Abstract

With the Chat Noir cabaret (1881-1897) and the Quat' z 'Arts cabaret (1893-1910) as its main focus and concentrating on individuals who participated in the group activities of the Hydropathes (1878-1881) and the Incoherents (1882- 1896), this collection of five essays documents and explores the development of the Montmartre cabaret from 1875 to 1905. Montmartre is revealed as the primary promoter, catalyst, and, often, site for the collaboration of artists, writers, composers, and performers in the production of illustrated journals, books, dramatic pieces, music, puppet shows, and the protocinema invention of shadow theatre. The contributors reveal the essence of Montmartre's artistic, intellectual environment and analyze its inextricable relations with an important, multidisciplinary body of avant-garde, fin-de-siecle art, literature, and music.
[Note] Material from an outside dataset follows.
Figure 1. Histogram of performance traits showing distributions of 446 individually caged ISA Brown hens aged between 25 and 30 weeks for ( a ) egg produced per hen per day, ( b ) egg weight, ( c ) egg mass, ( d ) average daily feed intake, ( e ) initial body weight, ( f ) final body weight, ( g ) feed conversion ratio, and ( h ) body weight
Although this activity forms an essential part of the cultural context surrounding the more historically comprehensible masterpieces of writers such as Stephane Mallarme, Emile Zola, and J. K. Huysmans, and of composers such as Claude Debussy and Erik Satie, and of artworks made in the traditional media of painting and sculpture by the Impressionists and Post-Impressionists, it has been overshadowed by the mass of critical attention given to these other figures and movements. These essays highlight the basic aspects of this avant-garde activity: its reliance on humor a la Rabelais, its antiserious approach to art, its use of nontraditional media, and its often ephemeral, multidisciplinary, and conceptual nature - characteristics that mark 20th-century art such as that of Dada, Surrealism, Fluxus, and performance art. It is the story of one of the earliest, authentically original avant-garde group phenomenons.